**Directions for this task:** Copy the records below word for word, leaving out the pictures.

Collected data

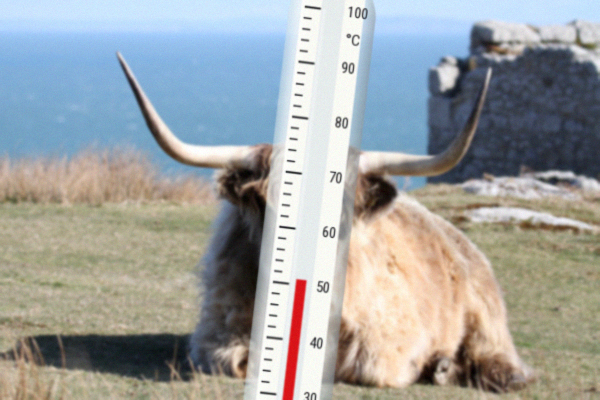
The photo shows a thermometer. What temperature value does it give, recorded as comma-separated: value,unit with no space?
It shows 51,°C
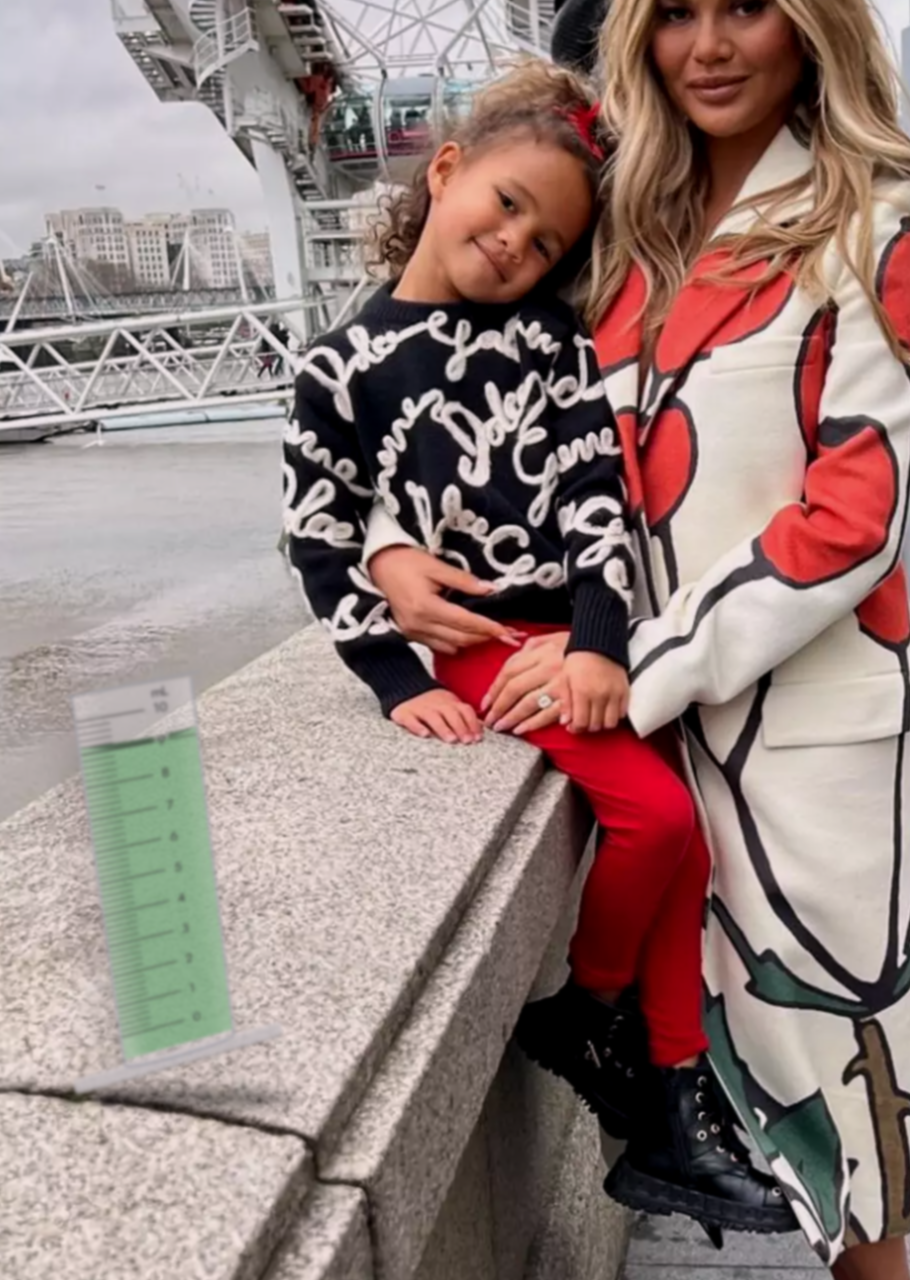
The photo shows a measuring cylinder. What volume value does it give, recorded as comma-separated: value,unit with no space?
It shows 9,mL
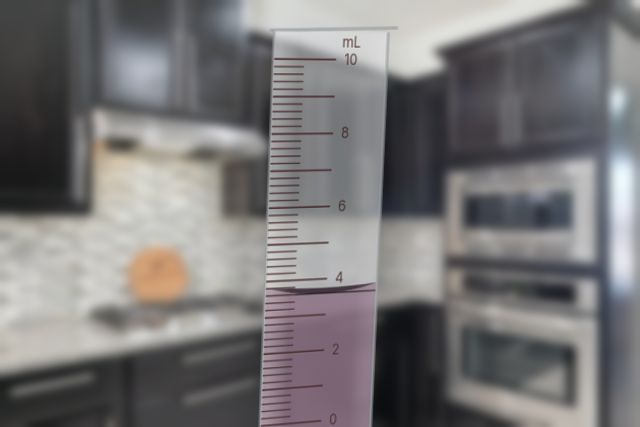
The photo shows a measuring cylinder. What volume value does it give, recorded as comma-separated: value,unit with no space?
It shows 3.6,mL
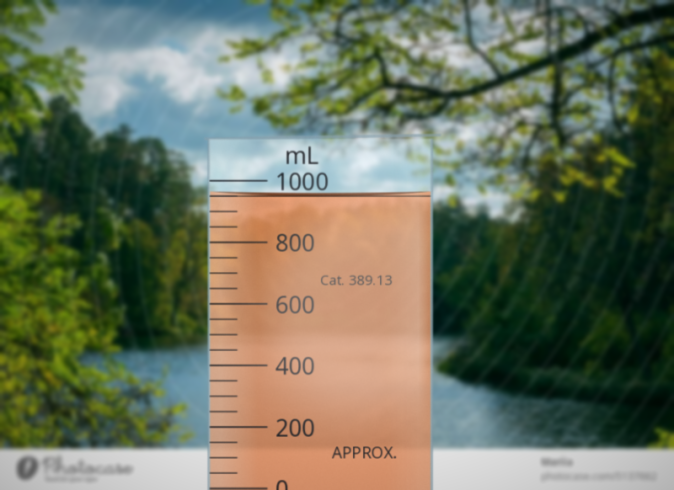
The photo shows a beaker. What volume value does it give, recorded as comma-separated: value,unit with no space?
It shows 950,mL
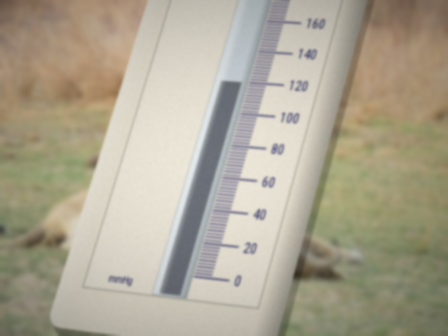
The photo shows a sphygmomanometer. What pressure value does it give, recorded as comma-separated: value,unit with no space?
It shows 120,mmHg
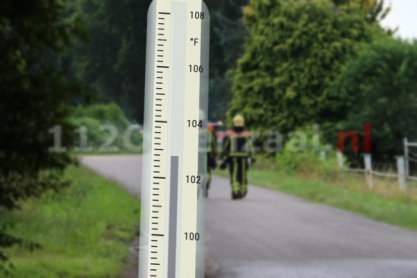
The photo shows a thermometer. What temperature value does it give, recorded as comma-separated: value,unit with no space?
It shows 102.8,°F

**Your response:**
The photo shows a thermometer. What temperature value does it give, recorded as comma-separated: value,unit with no space?
It shows 51,°C
The photo shows a measuring cylinder. What volume value does it give, recorded as comma-separated: value,unit with no space?
It shows 9,mL
The photo shows a measuring cylinder. What volume value does it give, recorded as comma-separated: value,unit with no space?
It shows 3.6,mL
The photo shows a beaker. What volume value does it give, recorded as comma-separated: value,unit with no space?
It shows 950,mL
The photo shows a sphygmomanometer. What pressure value does it give, recorded as comma-separated: value,unit with no space?
It shows 120,mmHg
The photo shows a thermometer. What temperature value does it give, recorded as comma-separated: value,unit with no space?
It shows 102.8,°F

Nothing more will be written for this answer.